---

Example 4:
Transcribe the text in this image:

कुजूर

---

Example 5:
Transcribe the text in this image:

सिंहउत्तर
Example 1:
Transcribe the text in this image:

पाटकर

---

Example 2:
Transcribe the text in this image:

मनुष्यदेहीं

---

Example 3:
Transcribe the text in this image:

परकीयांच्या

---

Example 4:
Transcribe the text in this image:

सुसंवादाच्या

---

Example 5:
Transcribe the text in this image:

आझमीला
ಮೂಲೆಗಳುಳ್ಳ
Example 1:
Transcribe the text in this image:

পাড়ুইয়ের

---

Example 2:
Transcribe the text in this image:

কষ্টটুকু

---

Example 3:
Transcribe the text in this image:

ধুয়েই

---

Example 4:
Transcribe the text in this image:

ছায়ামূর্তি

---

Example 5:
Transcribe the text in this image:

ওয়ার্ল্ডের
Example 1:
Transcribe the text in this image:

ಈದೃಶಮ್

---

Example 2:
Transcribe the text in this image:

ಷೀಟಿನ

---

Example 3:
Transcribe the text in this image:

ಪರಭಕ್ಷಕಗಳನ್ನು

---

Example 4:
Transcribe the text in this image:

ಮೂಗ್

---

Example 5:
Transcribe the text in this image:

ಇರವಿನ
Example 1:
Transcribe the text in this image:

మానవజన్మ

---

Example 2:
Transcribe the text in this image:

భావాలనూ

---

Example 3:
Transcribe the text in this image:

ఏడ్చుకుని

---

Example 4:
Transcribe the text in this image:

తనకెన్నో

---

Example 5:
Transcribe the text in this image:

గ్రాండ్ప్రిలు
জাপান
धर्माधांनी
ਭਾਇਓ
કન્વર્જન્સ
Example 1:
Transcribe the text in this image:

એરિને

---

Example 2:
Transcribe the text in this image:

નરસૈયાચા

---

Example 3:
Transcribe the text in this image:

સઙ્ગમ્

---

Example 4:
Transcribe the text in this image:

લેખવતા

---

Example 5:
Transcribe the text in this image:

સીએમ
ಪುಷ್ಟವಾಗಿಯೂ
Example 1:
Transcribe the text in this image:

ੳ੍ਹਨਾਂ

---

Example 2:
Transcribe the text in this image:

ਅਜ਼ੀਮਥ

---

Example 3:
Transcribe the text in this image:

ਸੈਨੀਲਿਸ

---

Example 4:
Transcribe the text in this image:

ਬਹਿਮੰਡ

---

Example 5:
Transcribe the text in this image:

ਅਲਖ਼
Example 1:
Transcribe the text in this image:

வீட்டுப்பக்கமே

◆ PROBLEM REQUIREMENTS:
Give back the material above without altering a single word.

◆ ANSWER TO THE PROBLEM:
---

Example 4:
Transcribe the text in this image:

कुजूर

---

Example 5:
Transcribe the text in this image:

सिंहउत्तर
Example 1:
Transcribe the text in this image:

पाटकर

---

Example 2:
Transcribe the text in this image:

मनुष्यदेहीं

---

Example 3:
Transcribe the text in this image:

परकीयांच्या

---

Example 4:
Transcribe the text in this image:

सुसंवादाच्या

---

Example 5:
Transcribe the text in this image:

आझमीला
ಮೂಲೆಗಳುಳ್ಳ
Example 1:
Transcribe the text in this image:

পাড়ুইয়ের

---

Example 2:
Transcribe the text in this image:

কষ্টটুকু

---

Example 3:
Transcribe the text in this image:

ধুয়েই

---

Example 4:
Transcribe the text in this image:

ছায়ামূর্তি

---

Example 5:
Transcribe the text in this image:

ওয়ার্ল্ডের
Example 1:
Transcribe the text in this image:

ಈದೃಶಮ್

---

Example 2:
Transcribe the text in this image:

ಷೀಟಿನ

---

Example 3:
Transcribe the text in this image:

ಪರಭಕ್ಷಕಗಳನ್ನು

---

Example 4:
Transcribe the text in this image:

ಮೂಗ್

---

Example 5:
Transcribe the text in this image:

ಇರವಿನ
Example 1:
Transcribe the text in this image:

మానవజన్మ

---

Example 2:
Transcribe the text in this image:

భావాలనూ

---

Example 3:
Transcribe the text in this image:

ఏడ్చుకుని

---

Example 4:
Transcribe the text in this image:

తనకెన్నో

---

Example 5:
Transcribe the text in this image:

గ్రాండ్ప్రిలు
জাপান
धर्माधांनी
ਭਾਇਓ
કન્વર્જન્સ
Example 1:
Transcribe the text in this image:

એરિને

---

Example 2:
Transcribe the text in this image:

નરસૈયાચા

---

Example 3:
Transcribe the text in this image:

સઙ્ગમ્

---

Example 4:
Transcribe the text in this image:

લેખવતા

---

Example 5:
Transcribe the text in this image:

સીએમ
ಪುಷ್ಟವಾಗಿಯೂ
Example 1:
Transcribe the text in this image:

ੳ੍ਹਨਾਂ

---

Example 2:
Transcribe the text in this image:

ਅਜ਼ੀਮਥ

---

Example 3:
Transcribe the text in this image:

ਸੈਨੀਲਿਸ

---

Example 4:
Transcribe the text in this image:

ਬਹਿਮੰਡ

---

Example 5:
Transcribe the text in this image:

ਅਲਖ਼
Example 1:
Transcribe the text in this image:

வீட்டுப்பக்கமே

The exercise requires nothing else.